Les personnes qui ont eu la chance de la connaître, de la côtoyer, de travailler à ses côtés, sont unanimes. En témoignent ces quelques déclarations publiées dans la presse suite à son décès : « force d’âme exemplaire, échanges fertiles et chaleureux, précision dans l’argumentation, mordant dans l’attaque, une personne avec un cœur extraordinaire, à la recherche de la vérité, intègre, très engagée, très sensible à la préservation de la vie ».

En 2018, Chantal m’avait fait l’honneur de m’inviter à l’assemblée générale annuelle de la LCVR pour y présenter le projet LISA Car et, la veille, à la réunion du conseil d’administration de la Ligue. A la sortie de cette réunion, comme je partageais mon admiration devant sa connaissance pointue des dossiers et son énergie qui semblait inépuisable, un des administrateurs m’avait déclaré en substance, l’air à la fois admiratif et amusé (voire attendri) : « oui, si on n’y prenait pas garde, elle nous épuiserait à la tâche ».

Intègre. Dynamique. Courageuse. Enjouée. Persévérante, … la liste de tes qualités, chère Chantal, prendrait des pages. Moins, cependant, que la liste de toutes celles et tous ceux dont tu as sauvé la vie et qui l’ignoreront toujours, victimes évitées d’une mobilité routière qui serait pire que ce qu’elle n’est sans ton action ; et bien meilleure, hélas, si tous tes plaidoyers – et toutes les recommandations de la LCVR – avaient été suivis.

Nous n’avons eu l’occasion de nous rencontrer qu’à deux reprises (dans nos capitales respectives : Bruxelles et Paris), mais nos nombreux échanges m’ont permis de découvrir une personne hors du commun, une personne remarquable, œuvrant inlassablement pour le bien-être collectif. Un exemple de militantisme intelligent et efficace.

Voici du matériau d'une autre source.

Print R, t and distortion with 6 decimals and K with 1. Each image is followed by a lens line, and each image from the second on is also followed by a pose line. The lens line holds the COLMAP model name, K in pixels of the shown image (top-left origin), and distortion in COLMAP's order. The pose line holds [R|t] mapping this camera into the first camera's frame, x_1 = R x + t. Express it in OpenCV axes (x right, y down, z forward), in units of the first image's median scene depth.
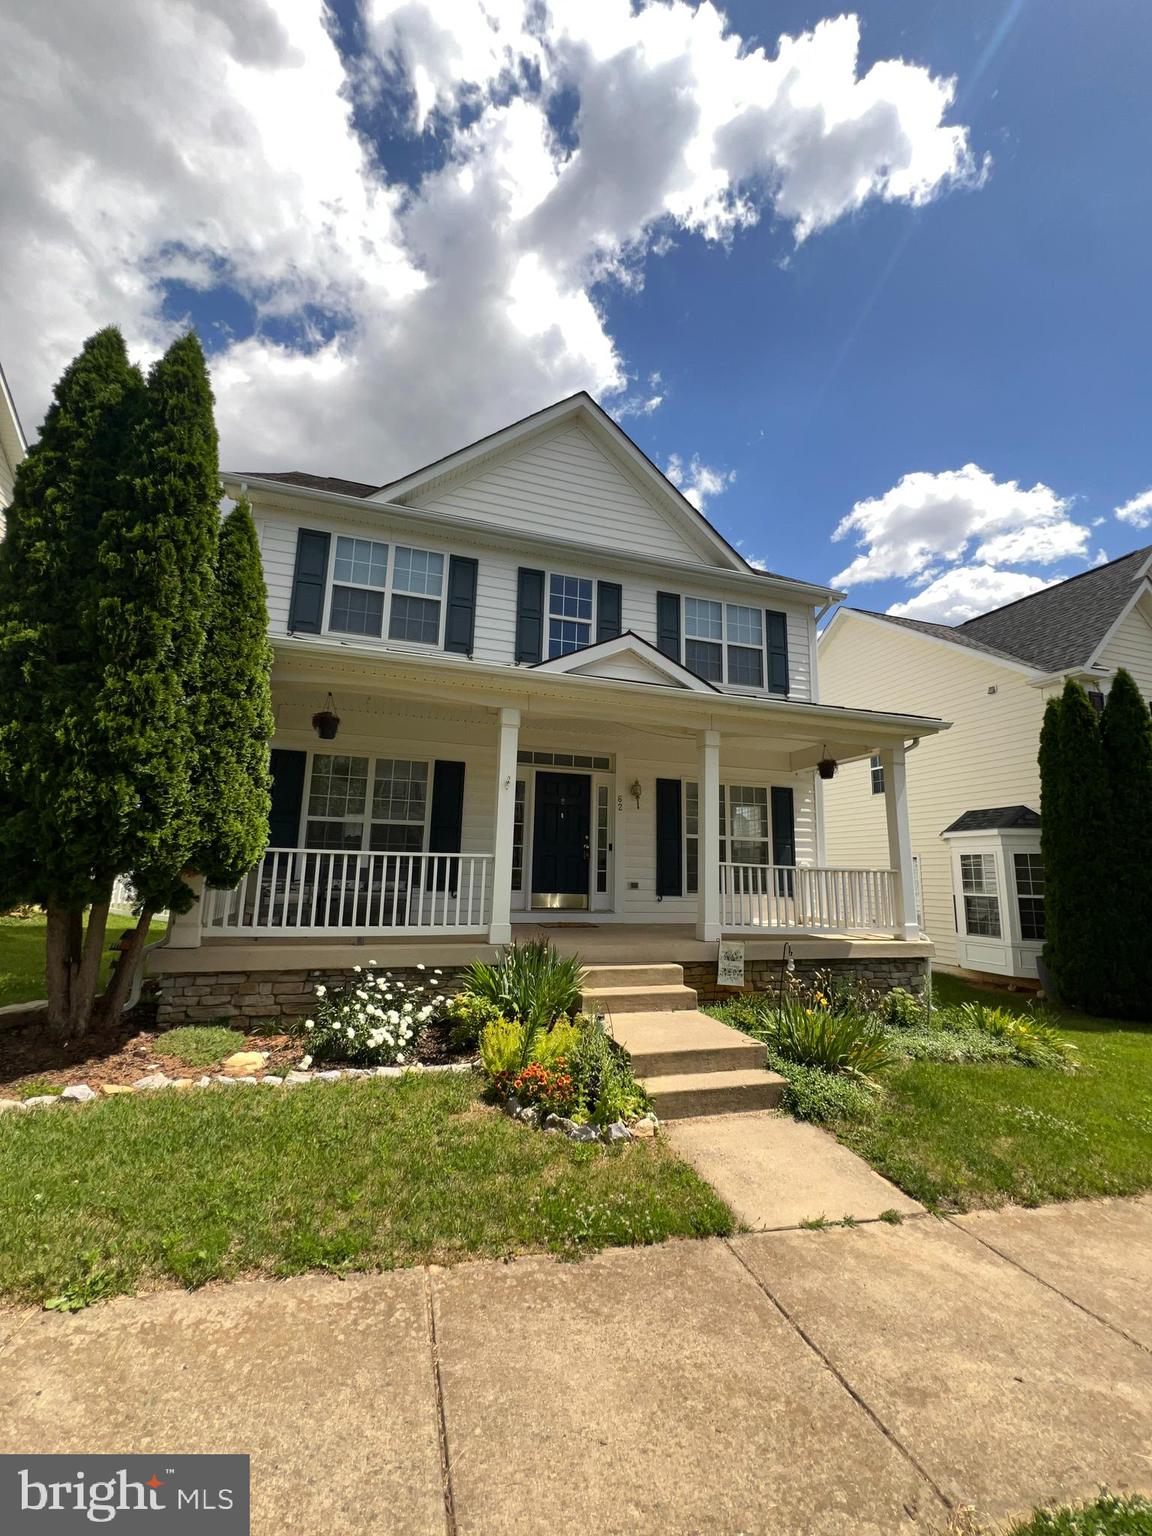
lens RADIAL K [[609.7, 0, 578.8], [0, 609.7, 769.9], [0, 0, 1]] dist [-0.001925, 0.000090]
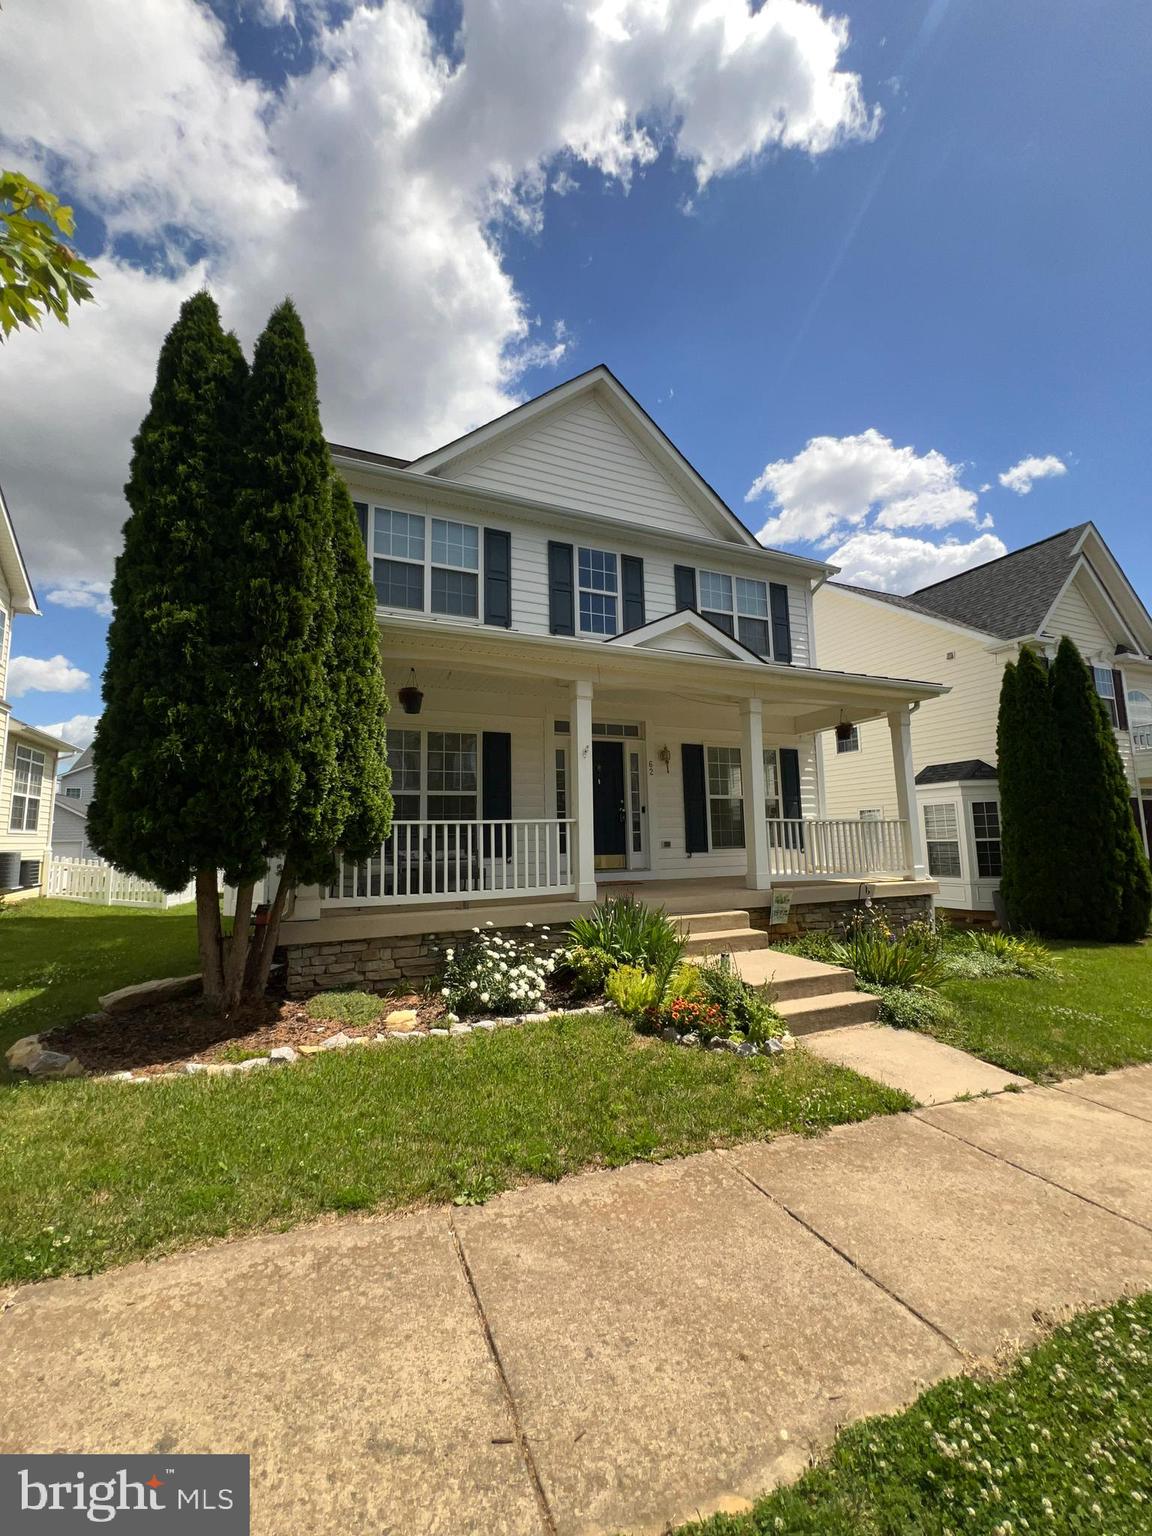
lens RADIAL K [[610.8, 0, 576.0], [0, 610.8, 768.0], [0, 0, 1]] dist [-0.001423, 0.000000]
pose [[0.992878, -0.031199, 0.114978, -0.264140], [0.025356, 0.998329, 0.051934, -0.005888], [-0.116406, -0.048648, 0.992010, -0.056405]]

Merci pour ton engagement au service des autres. Merci d’avoir travaillé inlassablement à diminuer la souffrance, à combattre l’obscurantisme. Merci d’avoir merveilleusement illustré, par ta vie, que l’indignation n’est rien sans l’action.

Tu es partie, mais tu es et restera présente dans les pensées et les cœurs de toutes celles et ceux qui ont eu la chance de te côtoyer.

Mes pensées vont à la famille de Chantal et à ses proches.